» Work instruction
Which lines in the records below contain the word "JR速星駅"? Copy each one out.
:::::
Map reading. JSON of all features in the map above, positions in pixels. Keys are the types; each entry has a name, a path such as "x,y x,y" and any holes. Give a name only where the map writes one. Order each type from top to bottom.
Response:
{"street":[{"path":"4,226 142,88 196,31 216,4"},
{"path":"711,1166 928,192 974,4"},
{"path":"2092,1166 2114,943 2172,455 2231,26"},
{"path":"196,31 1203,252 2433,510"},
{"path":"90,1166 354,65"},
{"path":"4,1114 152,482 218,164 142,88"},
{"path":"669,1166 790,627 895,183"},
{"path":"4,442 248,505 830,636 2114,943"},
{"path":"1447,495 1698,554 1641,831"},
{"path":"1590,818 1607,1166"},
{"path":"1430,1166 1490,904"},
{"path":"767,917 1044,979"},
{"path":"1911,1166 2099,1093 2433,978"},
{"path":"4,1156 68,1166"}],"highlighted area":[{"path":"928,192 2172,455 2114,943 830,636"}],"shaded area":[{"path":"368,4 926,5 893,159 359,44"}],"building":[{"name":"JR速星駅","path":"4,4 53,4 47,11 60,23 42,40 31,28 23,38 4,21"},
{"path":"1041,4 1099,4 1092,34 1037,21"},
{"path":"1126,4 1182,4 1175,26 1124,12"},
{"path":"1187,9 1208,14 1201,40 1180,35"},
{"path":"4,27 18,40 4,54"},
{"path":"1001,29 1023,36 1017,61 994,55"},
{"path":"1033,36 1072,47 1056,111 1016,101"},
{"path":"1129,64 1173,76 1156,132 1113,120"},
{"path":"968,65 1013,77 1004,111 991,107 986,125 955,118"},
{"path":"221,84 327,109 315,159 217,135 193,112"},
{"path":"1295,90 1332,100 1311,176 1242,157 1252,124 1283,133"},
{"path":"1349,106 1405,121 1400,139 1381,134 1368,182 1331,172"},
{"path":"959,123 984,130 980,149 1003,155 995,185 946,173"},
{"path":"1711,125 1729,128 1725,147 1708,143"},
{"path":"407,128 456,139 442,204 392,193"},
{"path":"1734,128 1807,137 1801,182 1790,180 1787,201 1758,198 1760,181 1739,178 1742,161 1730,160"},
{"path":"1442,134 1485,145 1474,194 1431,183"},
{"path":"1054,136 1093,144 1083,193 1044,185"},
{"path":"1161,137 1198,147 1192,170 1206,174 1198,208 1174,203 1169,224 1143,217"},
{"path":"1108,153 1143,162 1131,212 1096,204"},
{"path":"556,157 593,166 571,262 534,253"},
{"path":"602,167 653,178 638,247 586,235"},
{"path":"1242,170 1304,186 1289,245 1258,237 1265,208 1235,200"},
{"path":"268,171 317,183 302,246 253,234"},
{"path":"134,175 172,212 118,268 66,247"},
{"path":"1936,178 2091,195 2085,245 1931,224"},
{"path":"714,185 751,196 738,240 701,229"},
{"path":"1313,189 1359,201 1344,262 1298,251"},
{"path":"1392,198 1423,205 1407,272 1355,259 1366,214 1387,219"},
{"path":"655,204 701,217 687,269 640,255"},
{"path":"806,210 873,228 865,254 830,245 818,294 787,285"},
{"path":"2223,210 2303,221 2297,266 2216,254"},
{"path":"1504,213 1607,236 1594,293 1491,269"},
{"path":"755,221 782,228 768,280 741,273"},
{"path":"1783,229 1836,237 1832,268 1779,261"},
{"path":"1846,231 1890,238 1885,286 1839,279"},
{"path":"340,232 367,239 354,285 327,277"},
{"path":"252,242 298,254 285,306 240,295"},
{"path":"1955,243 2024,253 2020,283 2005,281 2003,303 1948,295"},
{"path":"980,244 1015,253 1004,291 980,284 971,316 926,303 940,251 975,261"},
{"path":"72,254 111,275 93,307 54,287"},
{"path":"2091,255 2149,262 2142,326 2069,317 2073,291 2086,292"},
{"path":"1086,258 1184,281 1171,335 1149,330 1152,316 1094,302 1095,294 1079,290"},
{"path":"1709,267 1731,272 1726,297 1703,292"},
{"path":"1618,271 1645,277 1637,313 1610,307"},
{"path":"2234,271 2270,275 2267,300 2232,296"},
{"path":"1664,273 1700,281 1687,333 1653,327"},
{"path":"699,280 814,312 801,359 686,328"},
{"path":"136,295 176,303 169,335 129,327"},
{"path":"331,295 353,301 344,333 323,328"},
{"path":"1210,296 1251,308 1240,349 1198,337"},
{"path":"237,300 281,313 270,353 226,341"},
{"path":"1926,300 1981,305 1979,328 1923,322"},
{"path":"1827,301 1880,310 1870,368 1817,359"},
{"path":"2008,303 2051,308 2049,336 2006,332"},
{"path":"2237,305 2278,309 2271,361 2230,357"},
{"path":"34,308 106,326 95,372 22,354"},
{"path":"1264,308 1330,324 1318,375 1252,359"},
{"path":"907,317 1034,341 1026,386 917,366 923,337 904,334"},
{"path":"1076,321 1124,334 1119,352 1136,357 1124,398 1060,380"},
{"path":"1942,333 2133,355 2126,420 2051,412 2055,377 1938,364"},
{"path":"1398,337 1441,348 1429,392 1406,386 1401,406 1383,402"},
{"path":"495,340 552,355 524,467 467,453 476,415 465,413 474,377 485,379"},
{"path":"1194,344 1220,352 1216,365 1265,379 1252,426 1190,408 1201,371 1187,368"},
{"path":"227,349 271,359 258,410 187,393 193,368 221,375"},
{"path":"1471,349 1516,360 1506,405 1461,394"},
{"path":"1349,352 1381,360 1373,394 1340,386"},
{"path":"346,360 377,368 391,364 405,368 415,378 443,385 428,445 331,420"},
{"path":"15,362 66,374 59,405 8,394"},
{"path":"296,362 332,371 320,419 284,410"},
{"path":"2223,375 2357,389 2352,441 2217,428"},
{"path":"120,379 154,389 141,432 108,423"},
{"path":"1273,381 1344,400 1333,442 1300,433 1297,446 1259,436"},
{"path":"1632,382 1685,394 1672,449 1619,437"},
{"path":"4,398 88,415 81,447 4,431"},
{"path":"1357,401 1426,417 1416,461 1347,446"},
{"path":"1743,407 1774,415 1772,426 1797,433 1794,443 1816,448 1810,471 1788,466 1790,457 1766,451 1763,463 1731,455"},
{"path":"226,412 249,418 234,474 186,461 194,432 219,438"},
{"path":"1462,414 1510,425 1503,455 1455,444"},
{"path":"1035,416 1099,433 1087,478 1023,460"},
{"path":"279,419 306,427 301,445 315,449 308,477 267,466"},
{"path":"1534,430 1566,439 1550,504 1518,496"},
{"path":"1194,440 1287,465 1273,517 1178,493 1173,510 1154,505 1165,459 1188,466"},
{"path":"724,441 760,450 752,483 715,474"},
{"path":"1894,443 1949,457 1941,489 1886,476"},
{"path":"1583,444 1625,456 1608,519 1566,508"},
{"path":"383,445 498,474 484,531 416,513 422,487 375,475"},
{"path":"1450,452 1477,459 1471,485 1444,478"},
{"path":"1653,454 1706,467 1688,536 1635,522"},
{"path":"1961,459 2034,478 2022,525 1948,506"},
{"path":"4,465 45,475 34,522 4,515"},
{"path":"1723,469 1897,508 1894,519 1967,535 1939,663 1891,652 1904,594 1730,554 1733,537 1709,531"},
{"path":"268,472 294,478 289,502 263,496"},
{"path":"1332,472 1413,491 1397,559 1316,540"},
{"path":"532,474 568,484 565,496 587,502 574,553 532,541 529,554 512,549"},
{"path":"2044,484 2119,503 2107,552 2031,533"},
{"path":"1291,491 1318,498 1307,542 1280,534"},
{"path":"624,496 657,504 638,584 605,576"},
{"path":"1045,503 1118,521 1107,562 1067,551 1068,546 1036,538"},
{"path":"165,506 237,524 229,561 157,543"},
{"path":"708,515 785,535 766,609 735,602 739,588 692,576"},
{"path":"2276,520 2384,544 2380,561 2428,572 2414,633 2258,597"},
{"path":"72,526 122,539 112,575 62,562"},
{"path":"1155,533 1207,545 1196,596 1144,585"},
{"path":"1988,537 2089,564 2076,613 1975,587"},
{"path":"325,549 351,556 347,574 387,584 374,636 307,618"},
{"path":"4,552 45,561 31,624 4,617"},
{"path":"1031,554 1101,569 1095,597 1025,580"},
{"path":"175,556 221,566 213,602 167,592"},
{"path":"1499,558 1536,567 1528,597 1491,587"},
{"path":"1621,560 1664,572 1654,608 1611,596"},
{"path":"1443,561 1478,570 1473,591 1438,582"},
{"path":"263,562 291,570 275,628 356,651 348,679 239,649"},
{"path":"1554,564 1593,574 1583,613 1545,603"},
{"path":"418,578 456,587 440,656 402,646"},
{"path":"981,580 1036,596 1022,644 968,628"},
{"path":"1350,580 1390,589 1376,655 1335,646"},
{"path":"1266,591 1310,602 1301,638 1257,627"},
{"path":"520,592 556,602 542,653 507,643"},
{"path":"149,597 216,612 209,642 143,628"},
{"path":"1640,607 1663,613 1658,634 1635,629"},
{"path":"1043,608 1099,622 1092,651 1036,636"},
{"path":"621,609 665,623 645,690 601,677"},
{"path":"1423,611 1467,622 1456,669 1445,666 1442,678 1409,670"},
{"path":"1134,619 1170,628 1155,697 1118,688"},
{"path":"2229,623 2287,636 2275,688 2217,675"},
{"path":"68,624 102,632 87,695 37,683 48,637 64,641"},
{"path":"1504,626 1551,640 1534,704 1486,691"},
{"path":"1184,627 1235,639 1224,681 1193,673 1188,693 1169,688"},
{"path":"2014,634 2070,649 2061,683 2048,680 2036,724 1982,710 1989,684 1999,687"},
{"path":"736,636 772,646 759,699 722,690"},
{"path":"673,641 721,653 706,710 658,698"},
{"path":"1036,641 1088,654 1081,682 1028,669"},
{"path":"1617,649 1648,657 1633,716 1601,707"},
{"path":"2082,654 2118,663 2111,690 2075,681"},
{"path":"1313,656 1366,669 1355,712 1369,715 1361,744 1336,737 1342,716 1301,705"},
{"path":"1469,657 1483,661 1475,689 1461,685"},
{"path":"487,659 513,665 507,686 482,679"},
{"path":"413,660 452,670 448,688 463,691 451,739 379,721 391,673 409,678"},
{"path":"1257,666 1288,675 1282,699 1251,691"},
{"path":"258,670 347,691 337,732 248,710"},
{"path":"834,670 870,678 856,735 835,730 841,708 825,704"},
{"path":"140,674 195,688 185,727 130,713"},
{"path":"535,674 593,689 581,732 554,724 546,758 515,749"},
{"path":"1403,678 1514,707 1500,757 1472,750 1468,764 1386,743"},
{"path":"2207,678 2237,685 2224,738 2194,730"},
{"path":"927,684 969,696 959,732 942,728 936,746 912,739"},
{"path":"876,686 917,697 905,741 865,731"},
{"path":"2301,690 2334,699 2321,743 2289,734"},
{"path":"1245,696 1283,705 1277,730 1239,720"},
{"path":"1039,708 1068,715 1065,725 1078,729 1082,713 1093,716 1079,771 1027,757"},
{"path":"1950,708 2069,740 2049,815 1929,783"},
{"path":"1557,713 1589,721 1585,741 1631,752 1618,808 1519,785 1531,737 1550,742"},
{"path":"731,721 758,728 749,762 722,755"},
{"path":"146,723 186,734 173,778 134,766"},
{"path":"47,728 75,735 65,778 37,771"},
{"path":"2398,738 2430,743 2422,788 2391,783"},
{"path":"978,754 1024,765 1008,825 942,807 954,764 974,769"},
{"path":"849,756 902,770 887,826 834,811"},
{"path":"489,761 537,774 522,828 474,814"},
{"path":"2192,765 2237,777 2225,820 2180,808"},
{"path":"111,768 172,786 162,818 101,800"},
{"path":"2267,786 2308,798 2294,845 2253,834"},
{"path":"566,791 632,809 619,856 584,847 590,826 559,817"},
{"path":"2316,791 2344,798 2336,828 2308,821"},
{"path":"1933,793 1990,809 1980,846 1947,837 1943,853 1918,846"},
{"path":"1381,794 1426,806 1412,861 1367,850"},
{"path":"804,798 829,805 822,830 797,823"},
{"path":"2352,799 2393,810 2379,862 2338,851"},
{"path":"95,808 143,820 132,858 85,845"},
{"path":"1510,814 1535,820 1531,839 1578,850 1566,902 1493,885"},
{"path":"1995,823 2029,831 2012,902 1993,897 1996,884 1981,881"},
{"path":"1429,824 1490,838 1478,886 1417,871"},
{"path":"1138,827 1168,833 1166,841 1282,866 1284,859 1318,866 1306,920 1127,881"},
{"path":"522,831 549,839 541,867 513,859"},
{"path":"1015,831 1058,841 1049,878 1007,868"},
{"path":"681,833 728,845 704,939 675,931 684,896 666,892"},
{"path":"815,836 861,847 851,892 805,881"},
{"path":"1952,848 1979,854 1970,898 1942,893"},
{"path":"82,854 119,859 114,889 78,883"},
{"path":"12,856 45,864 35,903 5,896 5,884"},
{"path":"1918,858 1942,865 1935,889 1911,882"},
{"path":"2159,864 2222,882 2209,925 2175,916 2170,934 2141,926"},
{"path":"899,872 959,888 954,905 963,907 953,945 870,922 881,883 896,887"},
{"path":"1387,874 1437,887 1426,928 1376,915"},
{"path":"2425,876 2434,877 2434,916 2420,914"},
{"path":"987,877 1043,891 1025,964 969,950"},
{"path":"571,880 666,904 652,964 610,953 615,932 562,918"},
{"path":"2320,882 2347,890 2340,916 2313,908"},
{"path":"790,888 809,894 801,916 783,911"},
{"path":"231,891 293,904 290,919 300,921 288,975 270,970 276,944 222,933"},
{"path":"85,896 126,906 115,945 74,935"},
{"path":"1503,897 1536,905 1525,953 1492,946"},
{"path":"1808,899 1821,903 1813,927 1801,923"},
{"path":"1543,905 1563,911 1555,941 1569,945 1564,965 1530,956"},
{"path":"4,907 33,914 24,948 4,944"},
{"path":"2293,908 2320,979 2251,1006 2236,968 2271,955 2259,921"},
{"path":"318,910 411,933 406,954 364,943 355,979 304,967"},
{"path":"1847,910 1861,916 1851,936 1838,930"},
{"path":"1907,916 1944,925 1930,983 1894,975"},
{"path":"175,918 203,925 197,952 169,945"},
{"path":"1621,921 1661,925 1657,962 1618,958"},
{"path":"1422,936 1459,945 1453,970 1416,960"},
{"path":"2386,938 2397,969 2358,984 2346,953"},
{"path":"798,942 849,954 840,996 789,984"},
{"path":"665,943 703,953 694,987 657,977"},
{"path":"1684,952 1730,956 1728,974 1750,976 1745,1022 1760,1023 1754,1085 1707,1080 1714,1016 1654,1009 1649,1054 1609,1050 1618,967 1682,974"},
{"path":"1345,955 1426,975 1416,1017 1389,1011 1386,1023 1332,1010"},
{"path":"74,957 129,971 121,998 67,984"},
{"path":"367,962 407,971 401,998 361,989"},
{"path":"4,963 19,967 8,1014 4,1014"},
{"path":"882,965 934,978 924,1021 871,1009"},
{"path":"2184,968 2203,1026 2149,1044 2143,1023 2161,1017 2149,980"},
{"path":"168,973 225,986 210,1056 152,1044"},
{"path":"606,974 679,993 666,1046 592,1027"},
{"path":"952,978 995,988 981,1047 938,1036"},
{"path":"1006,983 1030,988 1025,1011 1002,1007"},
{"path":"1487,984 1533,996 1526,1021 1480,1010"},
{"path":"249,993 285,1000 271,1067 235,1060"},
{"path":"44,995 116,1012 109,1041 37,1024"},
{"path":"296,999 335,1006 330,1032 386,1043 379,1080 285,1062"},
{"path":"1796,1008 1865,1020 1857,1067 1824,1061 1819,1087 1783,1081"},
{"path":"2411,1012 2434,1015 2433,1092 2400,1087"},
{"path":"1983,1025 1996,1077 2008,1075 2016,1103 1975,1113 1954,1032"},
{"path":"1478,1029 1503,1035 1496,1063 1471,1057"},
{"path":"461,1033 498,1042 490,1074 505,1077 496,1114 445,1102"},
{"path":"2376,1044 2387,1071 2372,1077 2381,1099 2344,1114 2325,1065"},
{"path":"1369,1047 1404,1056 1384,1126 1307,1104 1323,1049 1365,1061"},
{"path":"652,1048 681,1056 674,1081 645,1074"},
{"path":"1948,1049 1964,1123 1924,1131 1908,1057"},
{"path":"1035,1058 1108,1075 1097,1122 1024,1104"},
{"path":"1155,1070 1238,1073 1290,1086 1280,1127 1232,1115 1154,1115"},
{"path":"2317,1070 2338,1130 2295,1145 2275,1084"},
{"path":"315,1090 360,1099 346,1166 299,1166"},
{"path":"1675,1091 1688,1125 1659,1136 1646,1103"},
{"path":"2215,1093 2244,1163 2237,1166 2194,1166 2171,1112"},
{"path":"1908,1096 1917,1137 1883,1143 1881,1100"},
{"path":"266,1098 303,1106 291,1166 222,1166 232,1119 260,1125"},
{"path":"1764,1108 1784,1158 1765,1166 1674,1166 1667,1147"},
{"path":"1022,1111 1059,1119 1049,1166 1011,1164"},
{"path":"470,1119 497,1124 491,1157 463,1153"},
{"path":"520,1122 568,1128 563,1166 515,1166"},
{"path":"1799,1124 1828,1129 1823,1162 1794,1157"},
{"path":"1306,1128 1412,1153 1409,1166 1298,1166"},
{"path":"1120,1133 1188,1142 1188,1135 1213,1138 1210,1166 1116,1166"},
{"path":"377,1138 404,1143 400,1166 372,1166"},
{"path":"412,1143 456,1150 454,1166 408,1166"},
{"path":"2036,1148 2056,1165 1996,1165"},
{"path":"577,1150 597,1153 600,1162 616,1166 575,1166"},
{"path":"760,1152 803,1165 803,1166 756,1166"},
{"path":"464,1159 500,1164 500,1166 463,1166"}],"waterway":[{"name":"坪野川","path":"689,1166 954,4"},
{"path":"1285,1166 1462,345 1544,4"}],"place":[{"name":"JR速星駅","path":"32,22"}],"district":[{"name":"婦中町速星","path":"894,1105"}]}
:::::
» Task solution
{"path":"4,1156 68,1166"}],"highlighted area":[{"path":"928,192 2172,455 2114,943 830,636"}],"shaded area":[{"path":"368,4 926,5 893,159 359,44"}],"building":[{"name":"JR速星駅","path":"4,4 53,4 47,11 60,23 42,40 31,28 23,38 4,21"},
{"path":"1285,1166 1462,345 1544,4"}],"place":[{"name":"JR速星駅","path":"32,22"}],"district":[{"name":"婦中町速星","path":"894,1105"}]}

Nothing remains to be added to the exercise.